Le discours de programme de Matteo Renzi au Parlement, le 24 février, a cependant déçu les observateurs. Spontané mais brouillon, il était dépourvu d’indications sur la couverture budgétaire des mesures annoncées. Il a énoncé trois priorités. En premier lieu, le paiement aux entreprises de la totalité des arriérés de l’administration, estimés à 60 milliards d'euros (24 milliards ont été payés en 2013, 20 sont programmés pour cette année et un décret devrait débloquer le reste). Deuxième point, la constitution d’un fonds de garantie pour faciliter l’accès au crédit des PME. Troisième mesure, de loin la plus attendue, une réduction de l’ordre de 10 milliards d’euros du coût du travail. Selon l’OCDE, le taux de taxation globale du travail en Italie est de 47,6 % et le ministre de l’Economie Pier Carlo Padoan a fait de cette mesure la priorité absolue : « Nous devons nous attaquer aux raisons de fond de la faible compétitivité des entreprises, au premier rang desquelles il y a la question du coût du travail excessif », a-t-il déclaré.

Plan pour l’emploi, la clé de voûte

 

Mais le gouvernement Renzi est aussi et surtout attendu sur son plan pour l’emploi qui s’annonce comme la clé de voûte de son mandat dans un pays où le chômage frôle les 13 % de la population active (42,4 % pour la tranche d'âge 15-24 ans). Les grandes lignes sont connues. Le « Jobs Act » devrait remplacer la multiplicité des contrats de travail existants par un contrat unique à durée indéterminée, mais dont la protection pour les salariés irait croissant en fonction de l’ancienneté. Il s'agirait aussi de réformer l’indemnisation du chômage pour couvrir les travailleurs précaires, qui en sont aujourd’hui en grande partie exclus.

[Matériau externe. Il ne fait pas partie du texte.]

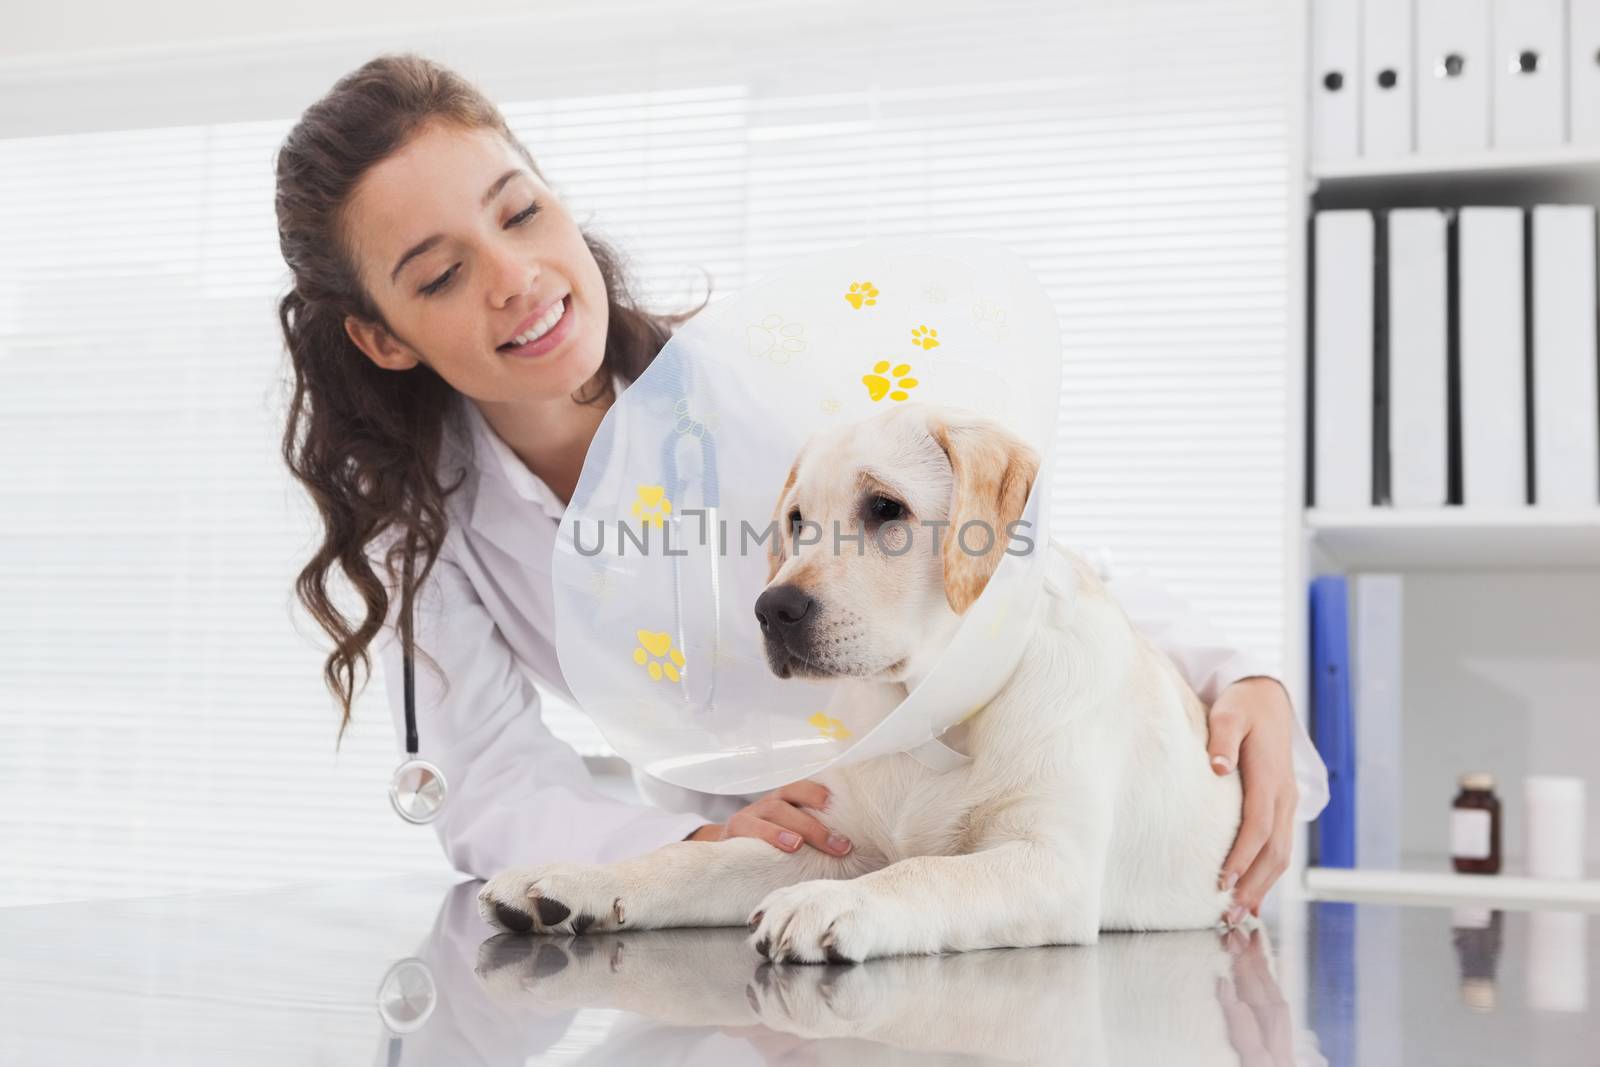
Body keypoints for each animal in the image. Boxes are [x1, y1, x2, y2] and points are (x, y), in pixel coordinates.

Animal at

Mais ces mesures sont coûteuses et l’Italie a bien peu de marges de manœuvre pour les financer. Le pays reste sous haute surveillance de la part de la Commission européenne, qui, le 5 mars, a stigmatisé l’Italie – avec la Croatie et la Slovénie – pour ses déséquilibres macro-économiques excessifs. « L’Italie doit agir pour faire face à une dette publique très élevée [132,6 % du PIB en 2013, record historique depuis 1990, NDLR]et à une compétitivité extérieure faible, qui sont enracinées l'une et l'autre dans une croissance trop lente de la productivité et appellent une action politique urgente et décisive pour réduire les risques de retombées négatives sur l’économie italienne et sur la zone euro », a asséné Bruxelles. « Nous ne pouvons pas nous permettre de revenir à un déficit supérieur à 3 % du PIB. Ce serait une erreur », a expliqué le nouveau ministre de l’Economie. Il n’est toutefois pas impossible que la Commission puisse se montrer plus souple devant des réformes structurelles crédibles – en permettant par exemple l’utilisation sous condition de fonds européens. Le gouvernement Renzi compte aussi sur la réduction des dépenses publiques courantes, qui pourrait atteindre 5 milliards cette année.

En réalité, nombre d’observateurs pensent, à l’instar du président de la Confindustria (patronat) Giorgio Squinzi, que « la fraîcheur du président du Conseil et son élan vers le changement » sont appréciés, mais « qu’il est nécessaire que Matteo Renzi se mette concrètement au travail ».